The M4 bayonet was introduced in 1944 for use with the M1 carbine. It was  built on the M3 fighting knife.

Description
The M4 bayonet, like the M3 fighting knife that preceded it, was designed for rapid production using a minimum of strategic metals and machine processes, it used a relatively narrow 6.75-inch bayonet-style spear-point blade with a sharpened 3.5-inch secondary edge. The blade was made of carbon steel, and was either blued or parkerized. Production of the grooved wooden handle was later simplified by forming the grip of stacked leather washers that were shaped by turning on a lathe, then polished and lacquered. The steel crossguard had a bayonet muzzle ring and the bayonet fastener is on the pommel. Later models used a black molded plastic handle. The basic design would be used for the later M5, M6 and M7 bayonets.

Given entries:

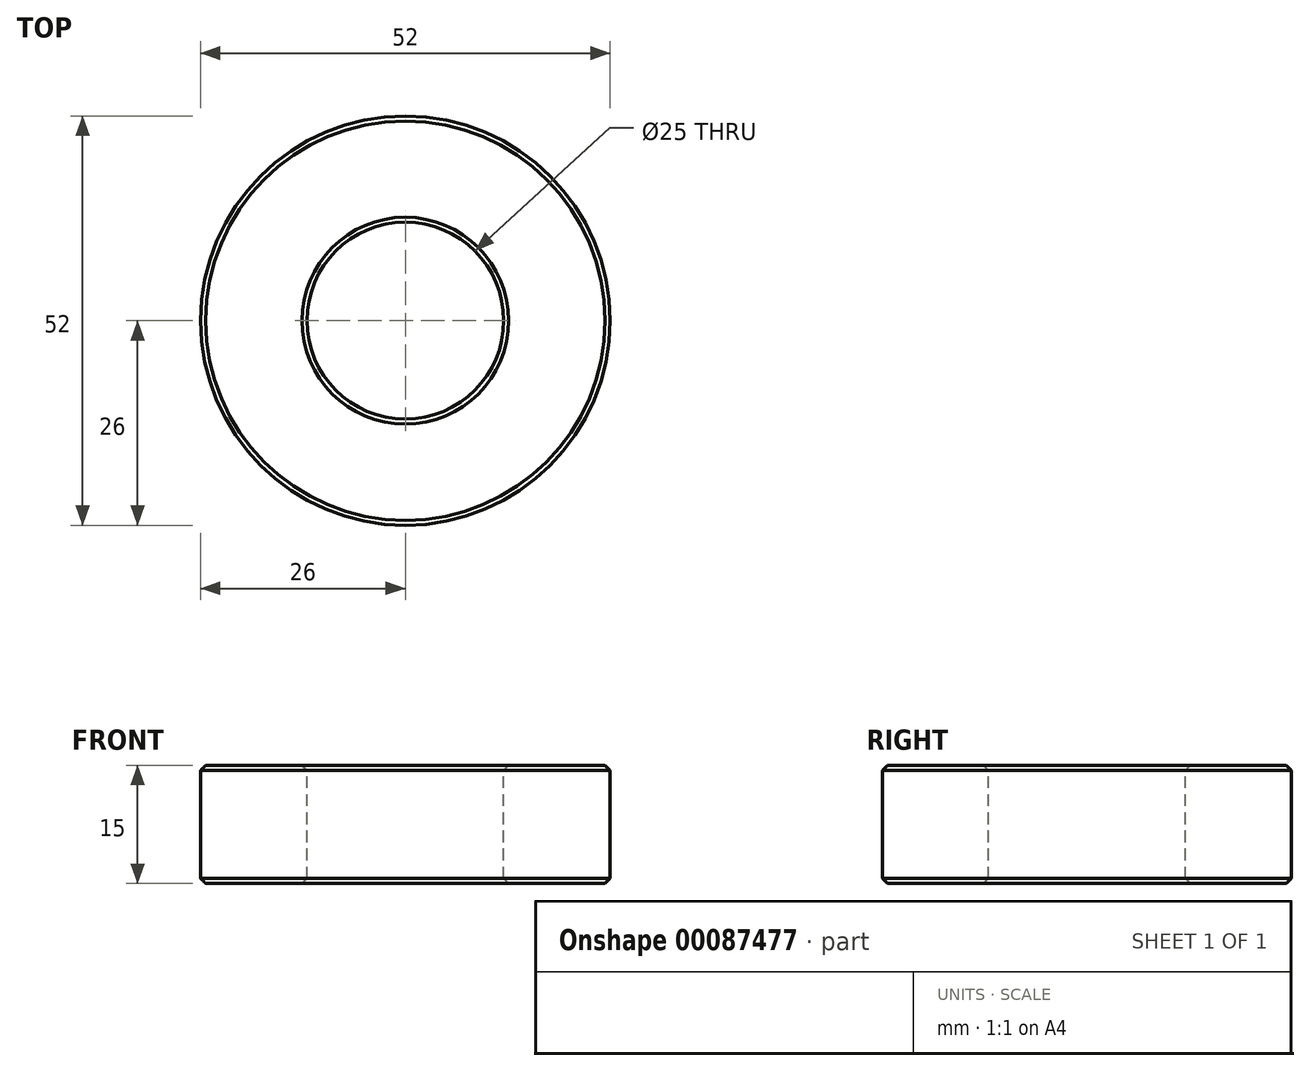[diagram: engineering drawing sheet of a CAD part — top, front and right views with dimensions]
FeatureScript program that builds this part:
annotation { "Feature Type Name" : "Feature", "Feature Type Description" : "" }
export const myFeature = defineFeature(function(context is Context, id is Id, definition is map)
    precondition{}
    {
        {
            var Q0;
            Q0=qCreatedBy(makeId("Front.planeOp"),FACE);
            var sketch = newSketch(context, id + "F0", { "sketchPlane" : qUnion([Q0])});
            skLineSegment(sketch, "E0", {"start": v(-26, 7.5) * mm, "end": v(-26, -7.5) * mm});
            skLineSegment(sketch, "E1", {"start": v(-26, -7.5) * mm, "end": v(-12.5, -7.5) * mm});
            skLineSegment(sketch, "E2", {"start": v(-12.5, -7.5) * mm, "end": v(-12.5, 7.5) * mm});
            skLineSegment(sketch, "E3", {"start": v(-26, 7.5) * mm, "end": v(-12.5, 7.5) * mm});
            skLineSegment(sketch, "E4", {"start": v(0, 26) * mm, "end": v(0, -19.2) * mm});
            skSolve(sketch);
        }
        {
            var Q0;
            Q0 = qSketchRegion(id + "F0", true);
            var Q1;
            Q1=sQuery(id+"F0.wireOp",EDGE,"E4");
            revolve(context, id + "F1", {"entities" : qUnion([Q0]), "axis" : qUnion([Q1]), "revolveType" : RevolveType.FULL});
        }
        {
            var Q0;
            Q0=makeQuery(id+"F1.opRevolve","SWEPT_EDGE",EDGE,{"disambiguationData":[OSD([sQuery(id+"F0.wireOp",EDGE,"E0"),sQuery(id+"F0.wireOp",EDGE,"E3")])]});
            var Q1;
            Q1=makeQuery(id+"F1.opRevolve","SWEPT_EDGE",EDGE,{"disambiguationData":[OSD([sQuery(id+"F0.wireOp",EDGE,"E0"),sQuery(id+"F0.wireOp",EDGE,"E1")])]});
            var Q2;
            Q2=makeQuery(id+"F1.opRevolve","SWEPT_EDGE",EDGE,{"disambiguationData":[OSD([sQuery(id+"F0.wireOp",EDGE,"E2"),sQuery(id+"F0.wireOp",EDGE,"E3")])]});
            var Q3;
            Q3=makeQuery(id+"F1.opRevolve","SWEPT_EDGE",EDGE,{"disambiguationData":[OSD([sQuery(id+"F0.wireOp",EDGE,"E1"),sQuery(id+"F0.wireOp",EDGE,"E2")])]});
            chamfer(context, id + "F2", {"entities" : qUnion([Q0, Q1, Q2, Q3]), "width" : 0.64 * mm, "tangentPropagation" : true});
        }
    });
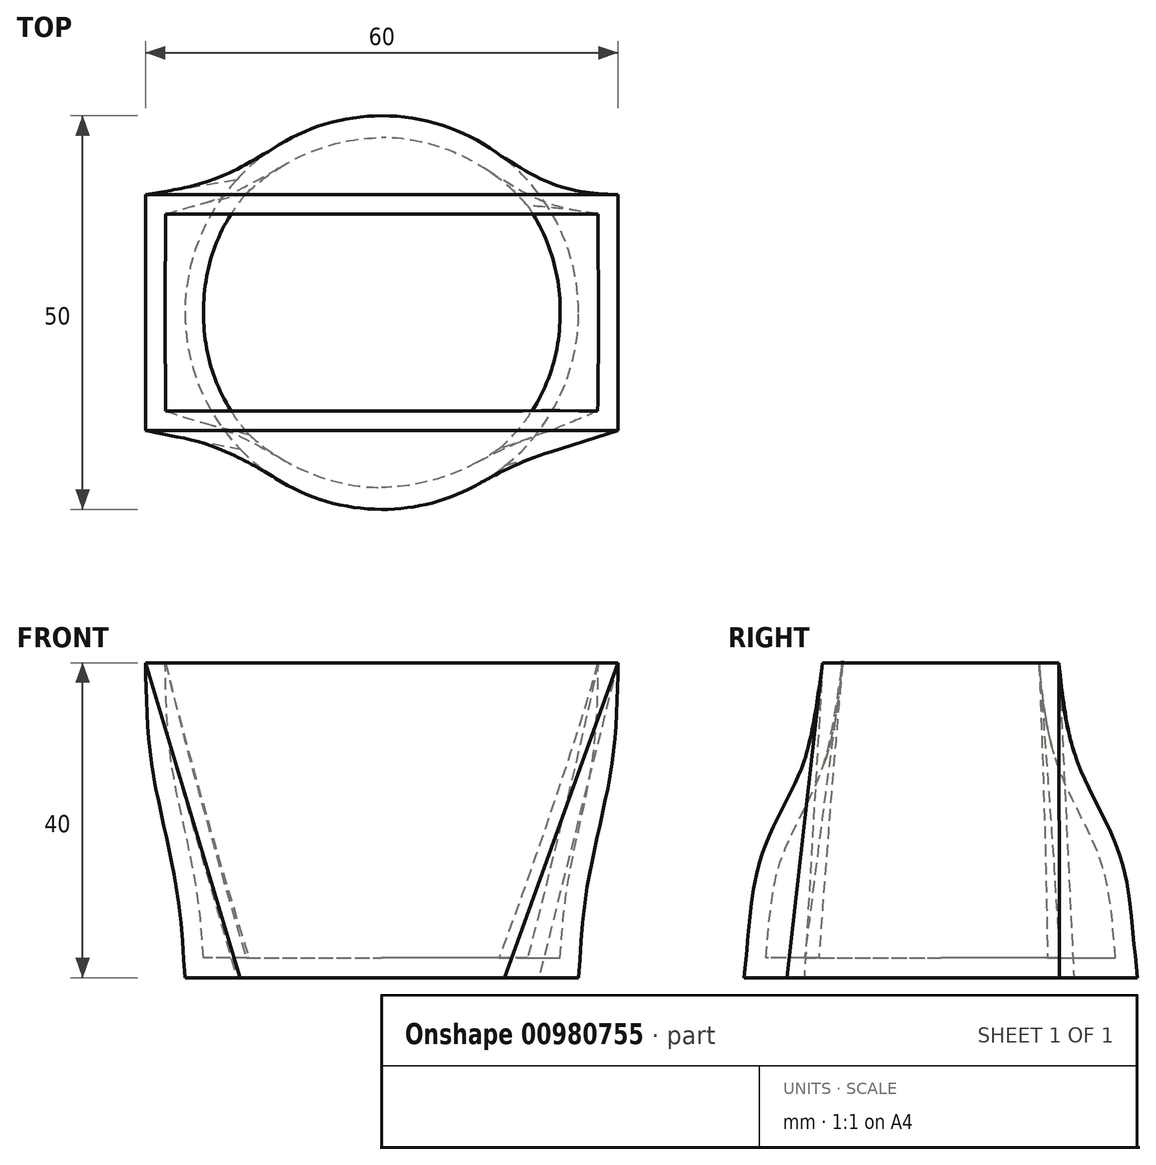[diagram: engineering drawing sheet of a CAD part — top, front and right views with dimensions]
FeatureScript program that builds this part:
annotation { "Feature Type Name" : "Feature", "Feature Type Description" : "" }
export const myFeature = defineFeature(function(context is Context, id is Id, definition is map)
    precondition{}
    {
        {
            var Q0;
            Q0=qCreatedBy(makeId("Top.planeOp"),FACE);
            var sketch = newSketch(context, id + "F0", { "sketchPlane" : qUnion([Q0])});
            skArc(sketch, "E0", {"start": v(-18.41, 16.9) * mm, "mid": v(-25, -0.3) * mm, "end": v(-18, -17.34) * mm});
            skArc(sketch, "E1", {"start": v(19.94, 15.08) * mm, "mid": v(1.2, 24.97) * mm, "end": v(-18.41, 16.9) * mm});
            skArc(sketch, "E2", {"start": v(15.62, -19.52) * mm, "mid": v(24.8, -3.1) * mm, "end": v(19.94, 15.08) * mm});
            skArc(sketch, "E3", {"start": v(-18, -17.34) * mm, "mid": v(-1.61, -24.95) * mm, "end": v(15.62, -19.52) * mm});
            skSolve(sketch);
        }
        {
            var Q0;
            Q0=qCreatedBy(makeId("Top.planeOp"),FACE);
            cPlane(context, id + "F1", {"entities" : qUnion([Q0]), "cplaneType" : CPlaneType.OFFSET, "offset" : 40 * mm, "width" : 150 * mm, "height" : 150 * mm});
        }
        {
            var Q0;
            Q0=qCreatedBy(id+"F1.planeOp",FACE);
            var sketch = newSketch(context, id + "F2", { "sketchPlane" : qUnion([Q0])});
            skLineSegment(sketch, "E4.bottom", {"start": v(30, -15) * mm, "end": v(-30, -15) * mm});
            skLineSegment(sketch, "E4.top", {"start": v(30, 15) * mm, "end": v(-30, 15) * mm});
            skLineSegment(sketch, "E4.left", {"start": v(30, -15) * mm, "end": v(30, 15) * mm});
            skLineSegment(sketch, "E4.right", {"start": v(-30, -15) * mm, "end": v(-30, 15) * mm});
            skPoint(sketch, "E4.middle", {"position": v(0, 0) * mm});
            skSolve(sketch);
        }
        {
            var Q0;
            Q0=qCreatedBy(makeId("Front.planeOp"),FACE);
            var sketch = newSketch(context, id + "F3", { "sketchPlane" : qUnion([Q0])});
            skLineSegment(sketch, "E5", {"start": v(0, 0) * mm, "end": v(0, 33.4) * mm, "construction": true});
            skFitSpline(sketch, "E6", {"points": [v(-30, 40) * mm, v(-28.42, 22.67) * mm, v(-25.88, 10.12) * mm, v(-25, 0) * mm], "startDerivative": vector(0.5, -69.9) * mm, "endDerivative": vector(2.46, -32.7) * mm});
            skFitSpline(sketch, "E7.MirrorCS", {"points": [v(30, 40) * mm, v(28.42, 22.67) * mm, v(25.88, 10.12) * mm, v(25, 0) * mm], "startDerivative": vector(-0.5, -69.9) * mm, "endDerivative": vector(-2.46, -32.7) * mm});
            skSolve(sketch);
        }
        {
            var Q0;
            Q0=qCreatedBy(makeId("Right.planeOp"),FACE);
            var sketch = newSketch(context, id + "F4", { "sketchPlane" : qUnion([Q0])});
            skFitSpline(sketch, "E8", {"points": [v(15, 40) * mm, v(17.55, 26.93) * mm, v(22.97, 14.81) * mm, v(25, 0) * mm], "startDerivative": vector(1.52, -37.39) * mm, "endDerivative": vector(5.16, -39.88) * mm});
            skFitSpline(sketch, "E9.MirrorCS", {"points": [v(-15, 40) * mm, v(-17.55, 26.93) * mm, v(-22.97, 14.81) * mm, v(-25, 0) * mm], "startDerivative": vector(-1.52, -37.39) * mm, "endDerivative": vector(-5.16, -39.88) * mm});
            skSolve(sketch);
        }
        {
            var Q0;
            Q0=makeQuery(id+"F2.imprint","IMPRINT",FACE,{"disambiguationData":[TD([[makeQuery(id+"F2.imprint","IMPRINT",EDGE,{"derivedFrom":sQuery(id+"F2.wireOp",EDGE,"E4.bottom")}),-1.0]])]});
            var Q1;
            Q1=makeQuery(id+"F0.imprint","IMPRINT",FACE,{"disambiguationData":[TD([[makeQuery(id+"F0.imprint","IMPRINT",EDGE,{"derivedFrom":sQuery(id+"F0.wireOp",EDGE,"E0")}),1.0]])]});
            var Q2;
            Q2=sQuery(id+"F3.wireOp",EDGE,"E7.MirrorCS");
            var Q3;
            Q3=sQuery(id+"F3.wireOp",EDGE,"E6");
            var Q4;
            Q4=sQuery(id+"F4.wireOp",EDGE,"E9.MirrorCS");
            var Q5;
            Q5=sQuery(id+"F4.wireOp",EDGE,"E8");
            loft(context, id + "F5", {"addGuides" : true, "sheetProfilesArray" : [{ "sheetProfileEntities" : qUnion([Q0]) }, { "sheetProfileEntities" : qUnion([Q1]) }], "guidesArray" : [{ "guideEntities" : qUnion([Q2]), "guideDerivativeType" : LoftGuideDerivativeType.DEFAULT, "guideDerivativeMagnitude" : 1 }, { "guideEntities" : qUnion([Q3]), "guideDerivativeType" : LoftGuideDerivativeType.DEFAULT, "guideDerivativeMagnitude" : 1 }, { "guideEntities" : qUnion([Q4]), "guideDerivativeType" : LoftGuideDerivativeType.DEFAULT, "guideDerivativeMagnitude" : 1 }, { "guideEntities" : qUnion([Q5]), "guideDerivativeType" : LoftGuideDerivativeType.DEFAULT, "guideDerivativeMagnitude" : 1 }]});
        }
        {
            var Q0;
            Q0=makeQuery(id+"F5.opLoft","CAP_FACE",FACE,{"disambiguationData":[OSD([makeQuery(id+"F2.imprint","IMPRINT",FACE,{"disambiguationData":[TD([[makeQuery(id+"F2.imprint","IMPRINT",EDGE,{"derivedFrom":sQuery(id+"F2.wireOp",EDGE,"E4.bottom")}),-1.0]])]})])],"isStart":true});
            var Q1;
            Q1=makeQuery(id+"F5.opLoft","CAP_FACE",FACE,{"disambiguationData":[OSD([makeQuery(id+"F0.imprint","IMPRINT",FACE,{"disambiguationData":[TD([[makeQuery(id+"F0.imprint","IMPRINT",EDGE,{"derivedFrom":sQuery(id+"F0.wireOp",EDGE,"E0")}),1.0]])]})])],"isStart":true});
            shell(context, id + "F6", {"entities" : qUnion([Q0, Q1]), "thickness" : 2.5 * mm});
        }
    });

To-do list:
1: Answer these questions from the M4 bayonet text, please:
(a) What knife was the M4 bayonet built on?
(b) How long was its spear-point blade?
(c) What did later models use for the handle?
2: Extend the M4 bayonet text onward from its final sentence.

Results:
1:
(a) The M3 fighting knife.
(b) 6.75 inches.
(c) A black molded plastic handle.

2:
M8 and M8A1 Scabbard

There are two variations of this scabbard, both with an olive drab fiberglass body with steel throat. The early version M8 scabbard only had a belt loop and lacked the double hook that earlier bayonet scabbards had for attaching to load carrying equipment such as the M1910 Haversack. The improved M8A1 scabbard manufactured later in WW II has the M1910 bent wire hook. The scabbard throat flange is stamped "US M8" or "US M8A1" on the flat steel part along with manufacturer initials. Some M8 scabbards were later modified by adding the M1910 hook. Later M8A1 scabbards were manufactured with a modified extended tab on the web hanger to provide more clearance for the M5 bayonet which rubbed against the wider bayonet handle. This sheath is correct for all post-war US bayonets including the M4, M5, M6, and M7. It was also used with the M3 fighting knife.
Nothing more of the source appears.